Pages, and indeed page size (4-64K, variable) is controlled by the on-chip MMU. Virtual and real page numbers are stored in a cached translation lookaside buffer (TLB), which also stores memory protection level data. When accessing a page, the processor checks to see if the TLB contains a translation from the virtual address to a real address in RAM; if so, the physical address is output.
However, the interface to this (fairly conventional) memory model is based on an object-oriented user view of memory. If the page is not in RAM, the MMU allocates an index into the translation table, ofset by an address held in the translation table base register. If the table entry is for a section (number of pages), the index will contain the section's base address, which may be combined with a virtual-address index to give a physical address to load the data at. If the entry is for a single page, the index contains a pointer to the page table, where the address can be found.
One of the nicest tricks used in the new ARM is that lists of pointers are terminated by dummy instructions not on word boundaries. As the MMU traps accesses to all such words, the end of a list may be detected by intercepting the error raised by the MMU.
Access permissions are mapped separately from the virtual addresses, and can be manipulated in isolation. Page faults and permission faults are also handled by independent hardware. Access permissions are held in a 'domain space,' which is a contiguous arbitrary-sized block of pages. The chip supports up to 16 of these domains, each of which may be assigned an access level by the task managing it. Tasks are divided into clients, which may be denied access to a domain if the relevant access bits are set, and managers, which can always grab a domain directly. Each task may (and usually will) use multiple domains.
The trouble with this kind of management is that it generates huge amount of garbage, as tasks claim and release domains. It is predicted that the ARM 610 will support (not had the specs on this) a garbage collection program, running concurrently with whatever other task are present, which will release areas of memory which were claimed by a task since terminated by changing the permissions; I'm still not sure that this wouldn't leave some tasks stranded, though. Further info on this would be appreciated.

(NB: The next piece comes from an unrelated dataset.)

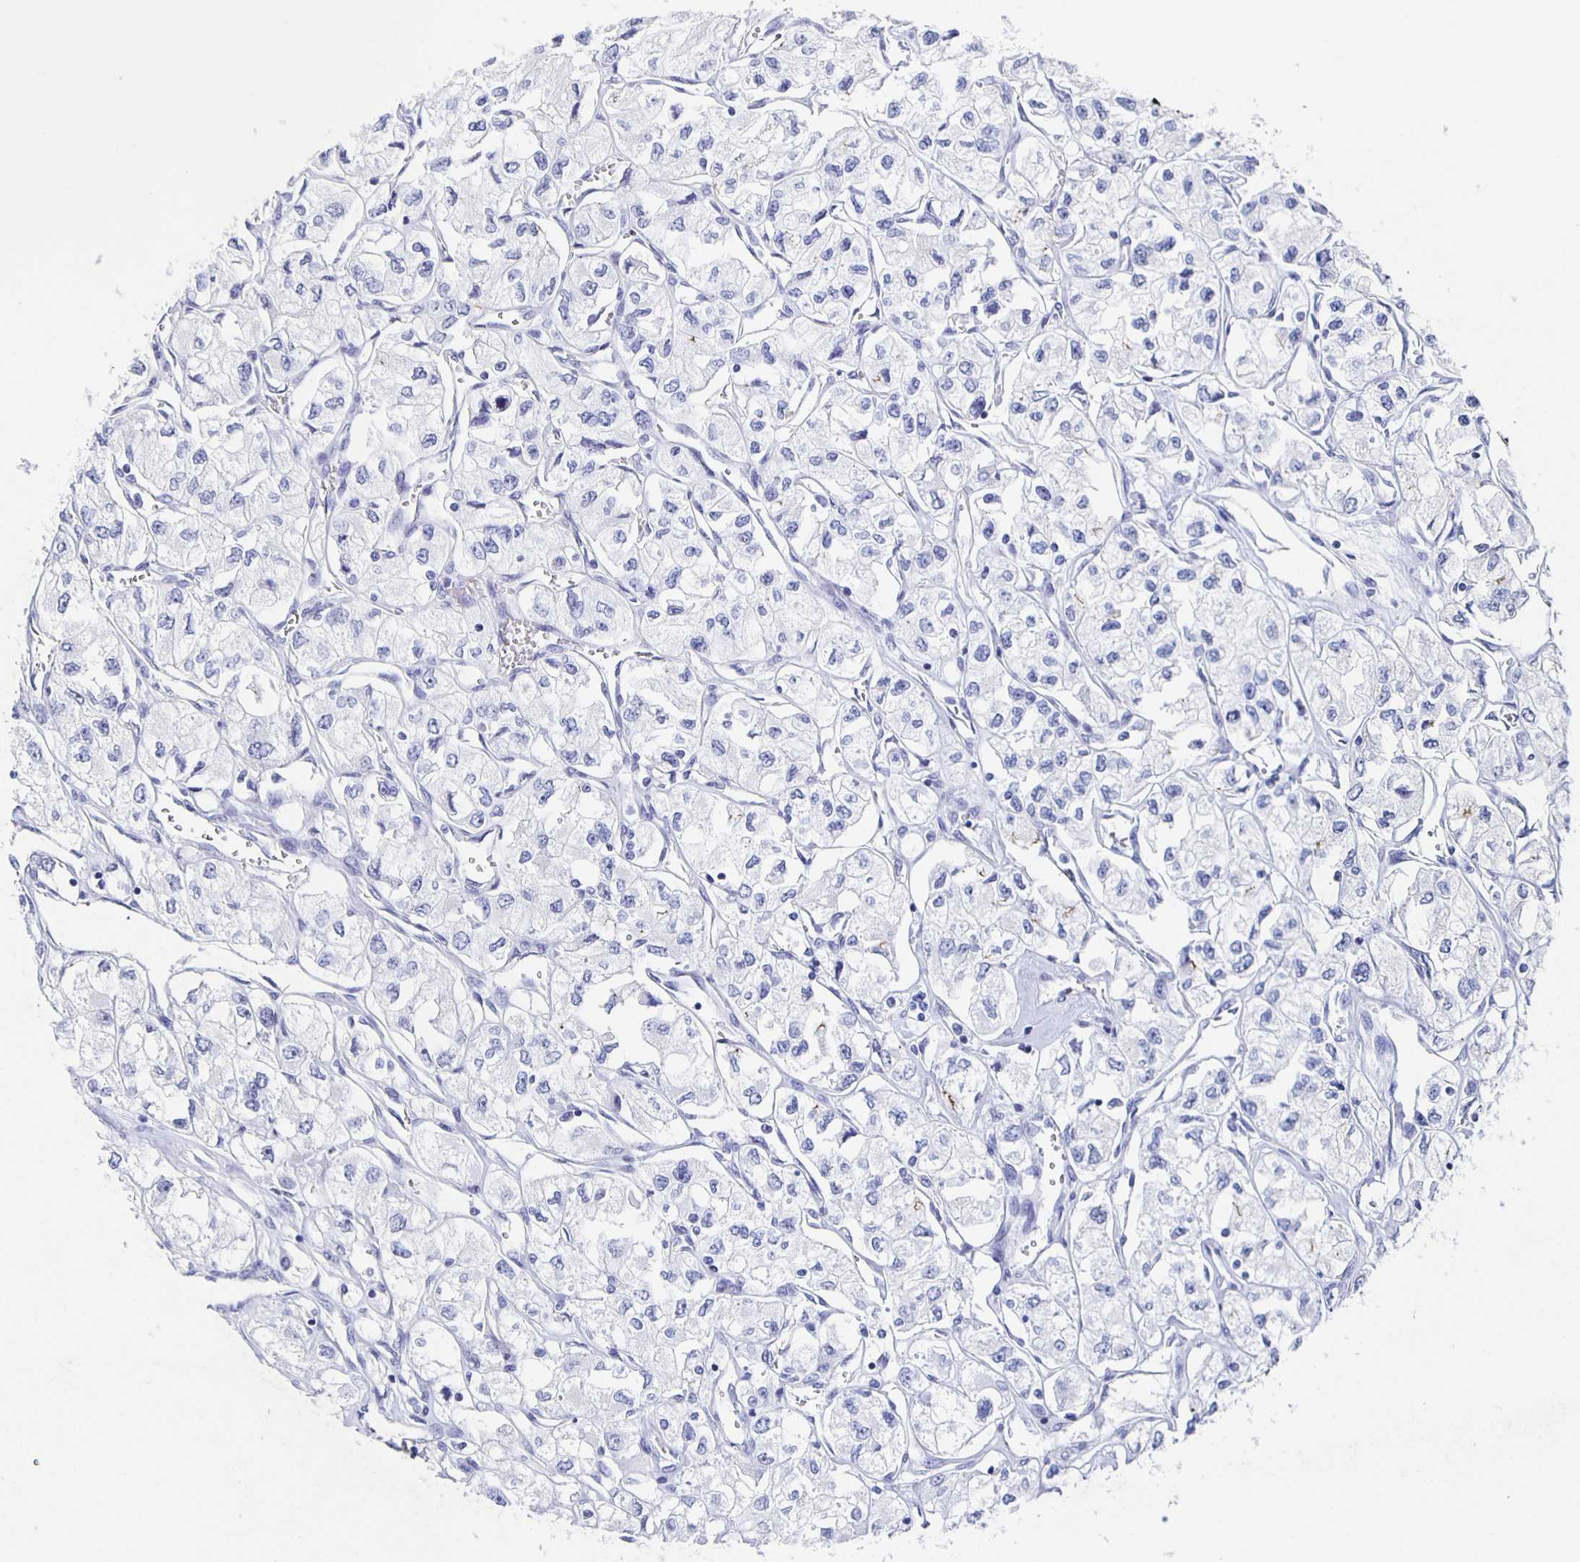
{"staining": {"intensity": "negative", "quantity": "none", "location": "none"}, "tissue": "renal cancer", "cell_type": "Tumor cells", "image_type": "cancer", "snomed": [{"axis": "morphology", "description": "Adenocarcinoma, NOS"}, {"axis": "topography", "description": "Kidney"}], "caption": "The image exhibits no staining of tumor cells in renal cancer.", "gene": "SLC34A2", "patient": {"sex": "female", "age": 59}}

Rumours of the ARMs 7 and 8 exist, and it is believed that a prototype ARM 8 (probably built from ECL) has been run on Acorn's testbeds. Both ICs are said to be fully parallel-capable, and rumour has it that the ARM 8 is capable of asynchronous processing (although the current Arcs canbe considered asynch, as each of the four main ICs runs at a different speed; I'd be interested to know how an ARM 250 clocks the various parts of its mega-wafer). If this is so, an Archimedes n (where n is large!) would basically put mainframe processing power squarely on the desk. Thank you, Intel, and goodnight.